Iditarod dog revived after collapsing on trail

A mushing mortician in his second Iditarod brought one of his dogs back to life after the 9-year-old husky collapsed on his way down a steep section of the Dalzell Gorge.

“Boom! Laid right down. It was like a guy my age having a heart attack,” Scott Janssen told the Anchorage Daily News.

“I know what death looks like, and he was gone. Nobody home,” said Janssen who owns a funeral home in Anchorage and bills himself as the “Mushing Mortician.”

Janssen said he rushed to the dog, named Marshall, and administered mouth-to-snout CPR, compressing the husky’s chest and breathing into his nose.

After about five minutes, Janssen said he talked to the dog: “I’m like c’mon dude, please come back.”

“And he did.”

Marshall collapsed late Monday night as the 51-year-old musher navigated a tricky section of trail that follows Rainy Pass as mushers exit the Alaska Range. Marshall, believed to be one of the oldest dogs in the Iditarod this year, has finished about five or six races, and this was to be his last.

Janssen carried Marshall in his sled until the Rohn checkpoint, where veterinarians examined him and administered an IV.

“He was fine this morning,” Janssen said. “He’s still at the checkpoint and they’re flying him back home today.”

Fatalities have been common during the Iditarod’s 40-year history, but no dogs have died in the past two years.

Comments

Comment from Lucy Shelton
Time March 8, 2012 at 1:57 pm

I’m sure Zoya DeNure can relate and empathize, because she performed mouth-to-snout resuscitation on her 8-yr old dog, Miller, in the race last year, after he collapsed in harness. As reported by Anchorage Daily News, DeNure said, “My whole body was trembling. I felt like it was my fault. I felt like the worst person in the world. I hated myself because I put him on the trail.” While taking him back to the previous checkpoint, “her heart in her throat and tears streaming down her face,” he opened his eyes. Not sure that Miller would make it, DeNure scratched from the race out of concern for him. Miller did pull through after many hours on IV.

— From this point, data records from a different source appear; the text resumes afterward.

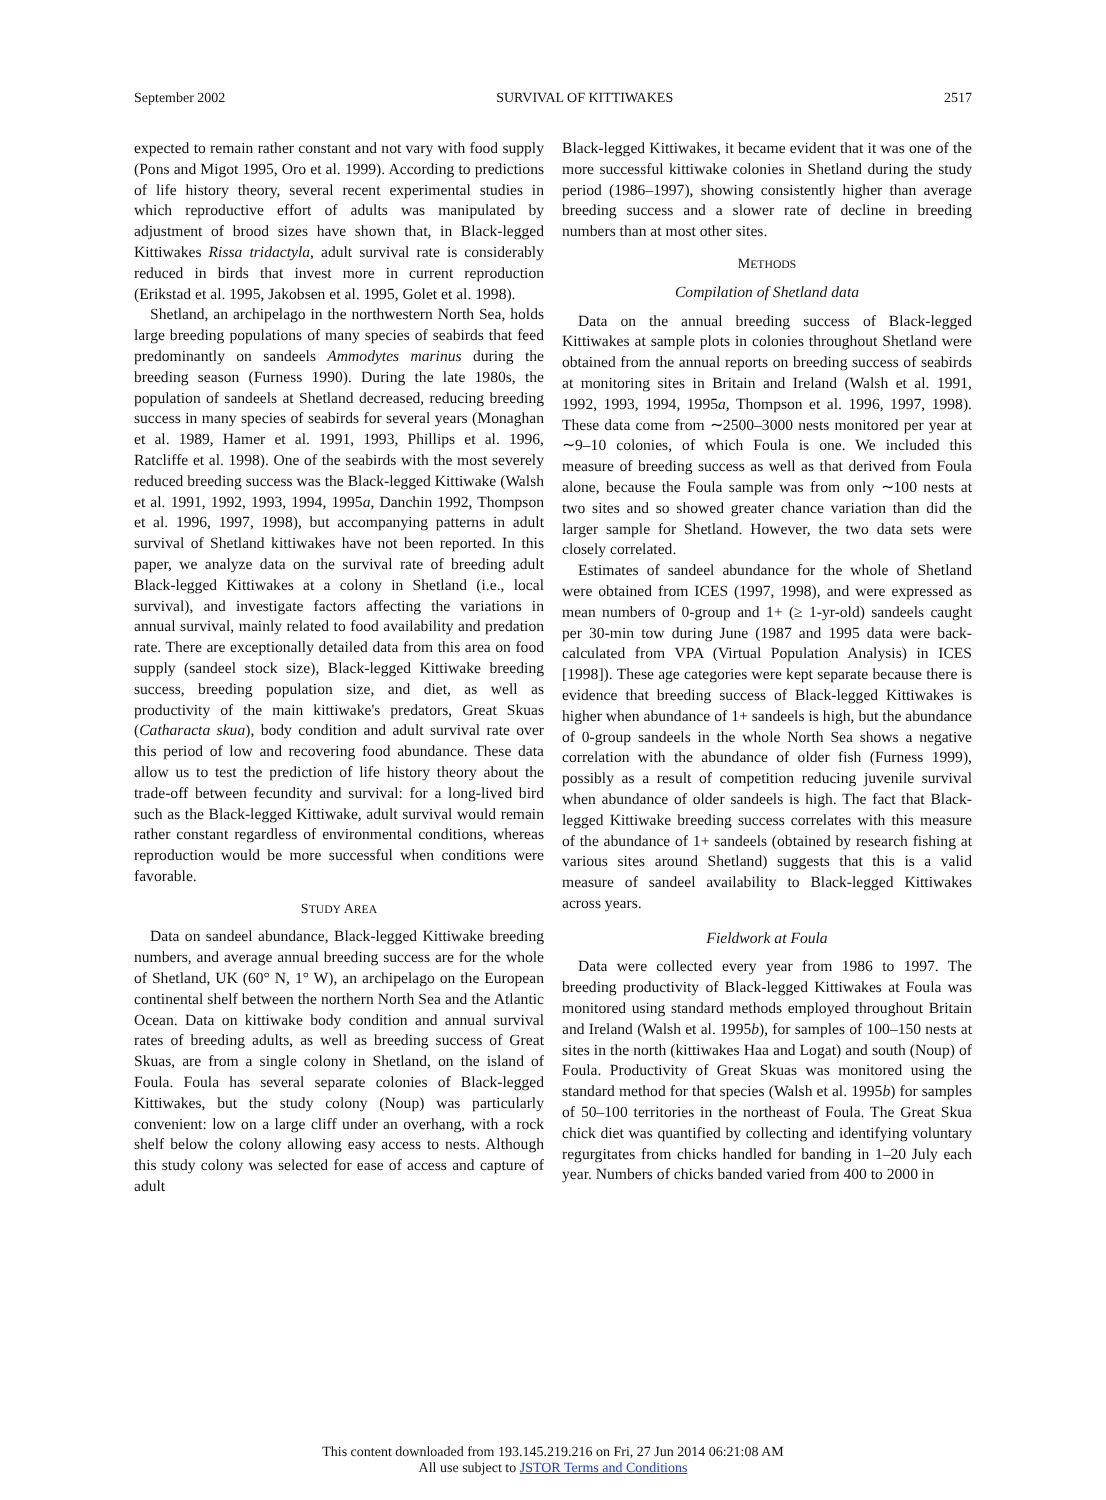September 2002 SURVIVAL OF KITTIWAKES 2517
expected to remain rather constant and not vary with food supply (Pons and Migot 1995, Oro et al. 1999). According to predictions of life history theory, several recent experimental studies in which reproductive effort of adults was manipulated by adjustment of brood sizes have shown that, in Black-legged Kittiwakes Rissa tridactyla, adult survival rate is considerably reduced in birds that invest more in current reproduction (Erikstad et al. 1995, Jakobsen et al. 1995, Golet et al. 1998).
Shetland, an archipelago in the northwestern North Sea, holds large breeding populations of many species of seabirds that feed predominantly on sandeels Ammodytes marinus during the breeding season (Furness 1990). During the late 1980s, the population of sandeels at Shetland decreased, reducing breeding success in many species of seabirds for several years (Monaghan et al. 1989, Hamer et al. 1991, 1993, Phillips et al. 1996, Ratcliffe et al. 1998). One of the seabirds with the most severely reduced breeding success was the Black-legged Kittiwake (Walsh et al. 1991, 1992, 1993, 1994, 1995a, Danchin 1992, Thompson et al. 1996, 1997, 1998), but accompanying patterns in adult survival of Shetland kittiwakes have not been reported. In this paper, we analyze data on the survival rate of breeding adult Black-legged Kittiwakes at a colony in Shetland (i.e., local survival), and investigate factors affecting the variations in annual survival, mainly related to food availability and predation rate. There are exceptionally detailed data from this area on food supply (sandeel stock size), Black-legged Kittiwake breeding success, breeding population size, and diet, as well as productivity of the main kittiwake's predators, Great Skuas (Catharacta skua), body condition and adult survival rate over this period of low and recovering food abundance. These data allow us to test the prediction of life history theory about the trade-off between fecundity and survival: for a long-lived bird such as the Black-legged Kittiwake, adult survival would remain rather constant regardless of environmental conditions, whereas reproduction would be more successful when conditions were favorable.
STUDY AREA
Data on sandeel abundance, Black-legged Kittiwake breeding numbers, and average annual breeding success are for the whole of Shetland, UK (60° N, 1° W), an archipelago on the European continental shelf between the northern North Sea and the Atlantic Ocean. Data on kittiwake body condition and annual survival rates of breeding adults, as well as breeding success of Great Skuas, are from a single colony in Shetland, on the island of Foula. Foula has several separate colonies of Black-legged Kittiwakes, but the study colony (Noup) was particularly convenient: low on a large cliff under an overhang, with a rock shelf below the colony allowing easy access to nests. Although this study colony was selected for ease of access and capture of adult
Black-legged Kittiwakes, it became evident that it was one of the more successful kittiwake colonies in Shetland during the study period (1986–1997), showing consistently higher than average breeding success and a slower rate of decline in breeding numbers than at most other sites.
METHODS
Compilation of Shetland data
Data on the annual breeding success of Black-legged Kittiwakes at sample plots in colonies throughout Shetland were obtained from the annual reports on breeding success of seabirds at monitoring sites in Britain and Ireland (Walsh et al. 1991, 1992, 1993, 1994, 1995a, Thompson et al. 1996, 1997, 1998). These data come from ∼2500–3000 nests monitored per year at ∼9–10 colonies, of which Foula is one. We included this measure of breeding success as well as that derived from Foula alone, because the Foula sample was from only ∼100 nests at two sites and so showed greater chance variation than did the larger sample for Shetland. However, the two data sets were closely correlated.
Estimates of sandeel abundance for the whole of Shetland were obtained from ICES (1997, 1998), and were expressed as mean numbers of 0-group and 1+ (≥ 1-yr-old) sandeels caught per 30-min tow during June (1987 and 1995 data were back-calculated from VPA (Virtual Population Analysis) in ICES [1998]). These age categories were kept separate because there is evidence that breeding success of Black-legged Kittiwakes is higher when abundance of 1+ sandeels is high, but the abundance of 0-group sandeels in the whole North Sea shows a negative correlation with the abundance of older fish (Furness 1999), possibly as a result of competition reducing juvenile survival when abundance of older sandeels is high. The fact that Black-legged Kittiwake breeding success correlates with this measure of the abundance of 1+ sandeels (obtained by research fishing at various sites around Shetland) suggests that this is a valid measure of sandeel availability to Black-legged Kittiwakes across years.
Fieldwork at Foula
Data were collected every year from 1986 to 1997. The breeding productivity of Black-legged Kittiwakes at Foula was monitored using standard methods employed throughout Britain and Ireland (Walsh et al. 1995b), for samples of 100–150 nests at sites in the north (kittiwakes Haa and Logat) and south (Noup) of Foula. Productivity of Great Skuas was monitored using the standard method for that species (Walsh et al. 1995b) for samples of 50–100 territories in the northeast of Foula. The Great Skua chick diet was quantified by collecting and identifying voluntary regurgitates from chicks handled for banding in 1–20 July each year. Numbers of chicks banded varied from 400 to 2000 in
This content downloaded from 193.145.219.216 on Fri, 27 Jun 2014 06:21:08 AM
All use subject to JSTOR Terms and Conditions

We have four dogs, one of them a husky mix, take them hiking in the mountains, and I would never push them beyond their limits. The main concern is that the Iditarod is too darn long, and the conditions too grueling for these magnificent dogs, and serves no reasonable purpose. Too many dogs have died,–142 as far as we know, only half make it to the finish, and they suffer injuries, illness, exhaustion, sore wrists, and the list goes on. It’s all well documented. Is a once-a-year brutal race really worth putting the dogs through it?

I sincerely hope that Marshall will be okay and will not suffer any consequences. I, also, hope that none of the dogs will die.